Incorporating Freight, Transit, and Incident Response Stakeholders into Integrated Corridor Management (ICM): Processes and Strategies for Implementation

  Project Data
Funds: $400,000
Research Agency: Cambridge Systematics
Principal Investigator: Vassili Alexiadis
Effective Date: 7/5/2016
Completion Date: 7/5/2018

Integrated corridor management (ICM) is a relatively new congestion management approach that has been gaining interest for its potential to mitigate congestion with few changes to the existing transportation infrastructure.  The primary objective of any ICM system is to coordinate the assets and expertise of multiple stakeholders rather than have each one respond to related issues independently.  By integrating the management and operations of the corridor system, the complete corridor infrastructure may be better utilized, thus resulting in improved travel conditions in the target network.  A major goal of ICM is to optimize safety and mobility. Available capacity and utilization of the transportation network space is critical, especially during periods of high congestion. Each mode (freight, transit and highway), may or may not have available capacity. Research is needed on ICM techniques to support efficient use and balance demand on the multimodal network.

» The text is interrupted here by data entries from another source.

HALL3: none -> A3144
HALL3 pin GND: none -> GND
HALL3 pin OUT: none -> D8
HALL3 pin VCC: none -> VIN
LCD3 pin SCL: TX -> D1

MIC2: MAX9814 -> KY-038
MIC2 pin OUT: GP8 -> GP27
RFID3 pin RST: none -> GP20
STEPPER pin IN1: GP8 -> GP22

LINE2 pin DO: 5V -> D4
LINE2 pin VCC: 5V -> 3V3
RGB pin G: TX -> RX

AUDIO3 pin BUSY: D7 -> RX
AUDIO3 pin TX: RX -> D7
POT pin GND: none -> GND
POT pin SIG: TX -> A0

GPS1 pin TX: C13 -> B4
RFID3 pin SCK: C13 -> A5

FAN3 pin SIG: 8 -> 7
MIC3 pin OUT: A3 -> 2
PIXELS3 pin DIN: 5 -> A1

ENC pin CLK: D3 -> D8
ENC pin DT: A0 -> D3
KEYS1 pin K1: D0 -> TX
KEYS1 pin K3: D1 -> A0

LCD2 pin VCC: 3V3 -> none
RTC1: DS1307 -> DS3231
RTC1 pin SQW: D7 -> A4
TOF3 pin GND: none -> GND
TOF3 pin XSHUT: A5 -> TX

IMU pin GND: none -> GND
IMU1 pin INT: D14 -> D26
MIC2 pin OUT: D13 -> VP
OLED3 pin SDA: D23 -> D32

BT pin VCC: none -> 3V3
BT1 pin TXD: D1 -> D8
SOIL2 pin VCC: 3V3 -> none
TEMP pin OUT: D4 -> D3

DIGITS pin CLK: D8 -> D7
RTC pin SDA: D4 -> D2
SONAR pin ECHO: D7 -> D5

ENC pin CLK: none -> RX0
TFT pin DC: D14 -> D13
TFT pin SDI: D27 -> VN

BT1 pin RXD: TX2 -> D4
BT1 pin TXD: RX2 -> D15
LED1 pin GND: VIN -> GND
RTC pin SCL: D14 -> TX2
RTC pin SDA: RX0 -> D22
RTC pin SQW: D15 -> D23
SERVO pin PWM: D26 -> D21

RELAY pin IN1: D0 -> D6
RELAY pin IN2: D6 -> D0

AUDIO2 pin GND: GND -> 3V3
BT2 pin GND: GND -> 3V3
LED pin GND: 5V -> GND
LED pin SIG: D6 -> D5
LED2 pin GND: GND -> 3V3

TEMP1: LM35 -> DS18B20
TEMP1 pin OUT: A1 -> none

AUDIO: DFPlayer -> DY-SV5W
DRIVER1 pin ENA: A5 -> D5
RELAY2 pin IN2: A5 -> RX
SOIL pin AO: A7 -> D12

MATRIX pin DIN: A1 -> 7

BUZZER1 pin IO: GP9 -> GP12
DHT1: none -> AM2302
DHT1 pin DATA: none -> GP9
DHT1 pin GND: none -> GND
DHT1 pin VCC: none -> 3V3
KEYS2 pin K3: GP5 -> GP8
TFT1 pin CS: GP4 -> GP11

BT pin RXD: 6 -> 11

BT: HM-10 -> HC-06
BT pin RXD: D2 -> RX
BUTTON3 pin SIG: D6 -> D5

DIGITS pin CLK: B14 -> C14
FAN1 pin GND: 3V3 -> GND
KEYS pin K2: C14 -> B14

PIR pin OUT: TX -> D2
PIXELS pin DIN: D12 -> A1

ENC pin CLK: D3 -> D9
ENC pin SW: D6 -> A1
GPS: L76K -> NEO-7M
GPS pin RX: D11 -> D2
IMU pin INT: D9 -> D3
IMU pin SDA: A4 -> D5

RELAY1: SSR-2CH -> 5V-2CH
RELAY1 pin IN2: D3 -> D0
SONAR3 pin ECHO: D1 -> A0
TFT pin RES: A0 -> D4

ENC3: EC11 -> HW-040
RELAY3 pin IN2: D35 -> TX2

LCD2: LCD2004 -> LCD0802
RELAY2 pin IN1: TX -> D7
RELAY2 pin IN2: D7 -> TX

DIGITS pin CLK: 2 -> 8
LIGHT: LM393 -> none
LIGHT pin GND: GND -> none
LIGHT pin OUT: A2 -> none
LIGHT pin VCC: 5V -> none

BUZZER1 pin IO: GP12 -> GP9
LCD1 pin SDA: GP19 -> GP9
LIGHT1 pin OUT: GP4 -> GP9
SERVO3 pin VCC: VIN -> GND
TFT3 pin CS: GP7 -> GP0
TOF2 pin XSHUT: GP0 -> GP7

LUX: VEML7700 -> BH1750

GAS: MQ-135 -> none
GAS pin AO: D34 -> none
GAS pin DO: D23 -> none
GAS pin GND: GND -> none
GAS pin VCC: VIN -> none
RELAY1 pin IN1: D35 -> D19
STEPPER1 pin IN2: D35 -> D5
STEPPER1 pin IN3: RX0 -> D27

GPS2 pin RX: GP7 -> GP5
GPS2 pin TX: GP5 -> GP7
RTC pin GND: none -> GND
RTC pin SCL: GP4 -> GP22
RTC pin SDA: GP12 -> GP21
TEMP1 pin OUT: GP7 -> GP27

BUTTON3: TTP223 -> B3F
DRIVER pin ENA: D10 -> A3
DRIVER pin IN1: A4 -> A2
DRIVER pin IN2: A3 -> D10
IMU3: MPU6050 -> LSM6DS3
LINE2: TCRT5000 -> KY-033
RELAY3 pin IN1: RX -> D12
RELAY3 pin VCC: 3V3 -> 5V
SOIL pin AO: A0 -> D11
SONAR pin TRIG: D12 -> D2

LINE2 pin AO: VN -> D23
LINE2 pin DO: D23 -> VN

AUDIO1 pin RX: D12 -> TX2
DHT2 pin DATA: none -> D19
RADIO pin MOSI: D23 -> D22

The objective of this research was to develop guidance for transportation decision makers to incorporate freight, transit, and incident response stakeholders into the integrated corridor management (ICM) process. ICM can range from simple to sophisticated and may continually change. The research will make use of existing FHWA and SHRP2 efforts, incorporating these and other efforts as needed. The guidance should address a broad range of operational and efficiency issues, including documented characteristics and potential approaches related to implementation of the ICM strategies such as, but not limited to the following:
   1.  Potential ICM Approaches: 
  • Model cooperative procedures and agreements for freight, transit, and incident response stakeholders;
  • Operational constraints and opportunities for freight, transit, and incident response;
  • Needs of non-motorized users;
  • Examples of potential ICM strategies for freight, transit, and incident response stakeholders; and
  • Evaluation methodologies for measuring the effectiveness of the freight, transit, and incident response incorporation into ICM.
   2.  Characteristics of Congestion
  • Non-recurring conditions (e.g., crashes, weather, special events, work zones);
  • Recurring conditions (e.g., peak period congestion, bottlenecks);
  • Prolonged conditions (e.g., planned construction, seasonal disruptions); and
  • Recommended performance measures for freight, transit, and incident response stakeholders.